Anti-Racism DEI Theory Ethnographic Essay

How white people talk about DEI hiring when Black folks aren’t in the room.

I am a white person and I was a finalist for a Director of Diversity position at a large non-profit healthcare provider. If you’ve ever wanted to be a fly on the wall when only the white folks from your HR office are talking about your workplace diversity agenda safely in the company of other white folks, it usually goes something like this.

First, why would a white dude apply for position like this at all?

The answer is simple— I’m a dedicated teacher. Teaching about anti-racism is at the intersection of what I love, what I’m good at, what the world needs and what I can get paid for (see: Ikigai).

I’ve spent thousands of hours in the last decade practicing the affective delivery, content, and instructional scaffolding required to move the needle with white folks. I spent the first decade of my career in a college classroom laboratory where I had the freedom to practice how to get white folks to take white supremacy seriously.

One of the things that makes me useful to anti-racism work at large is that I’ve spent so much time in rooms with low-key racist white people that (for some reason) had a lot of decision-making power— Provosts, Presidents, HR and Finance Directors. Because I am a white person, white people generally don’t know to hide their dog whistles from me, but I have no problem snitching on them as fast as I can.

Most white people aren’t explicitly racist out loud in workplace meetings, but in my experience, most have a very reductionist understanding of what a diversity agenda should be. In fact, I argue that, when predominately white organizations hire diversity practitioners (either as outside consultants or full-time hires), the first unlisted and totally invisible qualification is that the person can’t be someone who will actually challenge the organization (regardless of race, but especially if the diversity practioner happens to be Black). It’s part of the way that white supremacy functions invisibly. If you ever say this aloud, you’ll be made to feel crazy. But it’s true. I know this because I’ve spent a decade in the belly of the beast in higher education. If the school didn’t like one trainer, they moved onto the next that would be less threatening.

September 9, 2020 / Topeka, KS

Both of my interviewers were also white people, the two highest-ranking HR employees at the company. I recognized that this was a red flag immediately. They apparently did not, otherwise, it wouldn’t have happened.

The interviewers functionally described their organization as “midwest nice” — “everyone is a little unsure around the subject, but we know it’s time,” they said repeatedly. During the course of our meeting, neither of my interviewers could tell me even basic facts about the BIPOC employment numbers at a health care company that produced 34 million dollars in revenue in 2018.

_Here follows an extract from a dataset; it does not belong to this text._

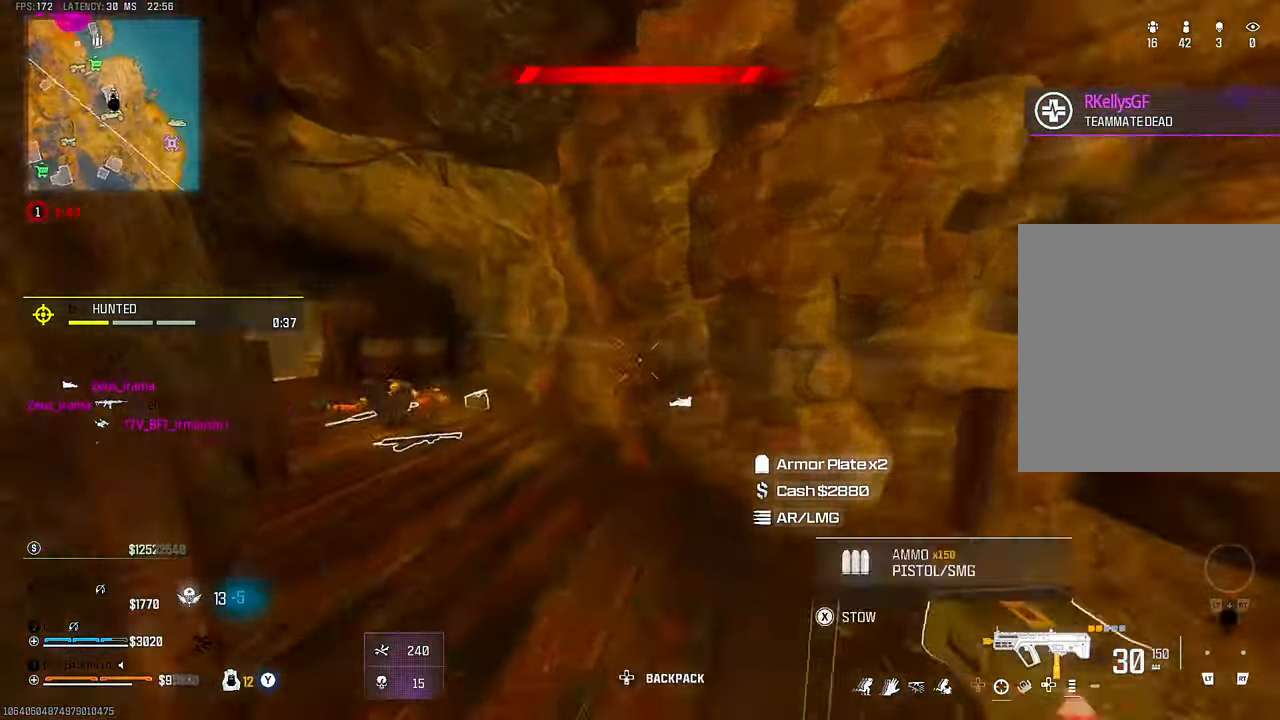
{"dt_ms": 500, "buttons": ["L1"], "left_stick": "up-right", "right_stick": "center", "events": [[117, "CIRCLE", "down"], [167, "right_stick", "center"], [200, "CIRCLE", "up"], [234, "left_stick", "up-right"], [334, "L1", "down"], [350, "CROSS", "down"], [434, "CROSS", "up"]]}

“You know, we actually don’t know, that’s partially why we’ve created this position, we’d like to start keeping better track of that,” they said (for some reason) very confidently.

“Well, you don’t have any Black folks on the executive team or at the Director level or above, do you? I’ve done my research. That isn’t just a coincidence, it’s likely the result of decades of at least subtly discriminatory hiring practices,” I said.

“That’s exactly why we’re hiring this position,” one of the interviewers said.

“Just so you can hire a Black person?” I blurted out.

Immediately realizing the implication of my statement, they said, “No, not necessarily a Black person, but we are hoping to add some diversity in this role.”

I’m neurodiverse, but I wasn’t going to pivot there. I knew exactly what they mean. They want to add visible diversity. I usually don’t talk about my neurodiveristy in any diversity-adjact space because I think my neurodiversity is actually a competitive advantage. I’ve seen way too many white folks (specifically CIS white men) wield neurodiversity like it’s their ammo against blackness in some kind of bizarre diversity measuring contest.

But my neurodiversity did cause me to laugh audibly before I said, “Well, I’m a white person, obviously. So, if you hired me, you don’t get any immediate diversity right off the bat. But one of the first things I’d do to increase diversity is to ensure that we don’t do any more job interviews where it’s only white people like us in the room.”

When the time came for me to ask questions, I asked them what they thought a good diversity training or workshop looked like — a question they should have asked me but didn’t.

They both looked stumped, so I reframed the question bluntly.

“Have you ever been to a DEI training that was valuable to you?” I said thinking that surely they had seen some workplace training that seemed worthwhile in their combined twenty plus years of HR experience.

“No,” they said in sync.

“Never? Not one?” I replied.

“Nope,” they said, once again, nearly in sync.

“The last time we held a harassment training, one of our employees actually said they felt harassed by the training and we had no idea what to do.”

Would they have admitted this to a Black candidate? Absolutely not.

This is what happens when only white people are in the room — they inadvertently speak candidly about using DEI positions (first-and-foremost) as a vehicle to fabricate an image of diversity. They admit that they think workplace diversity training is dumb while also repeatedly low-key admitting that they’re only doing it because they have to.

May god have mercy on the person they hired.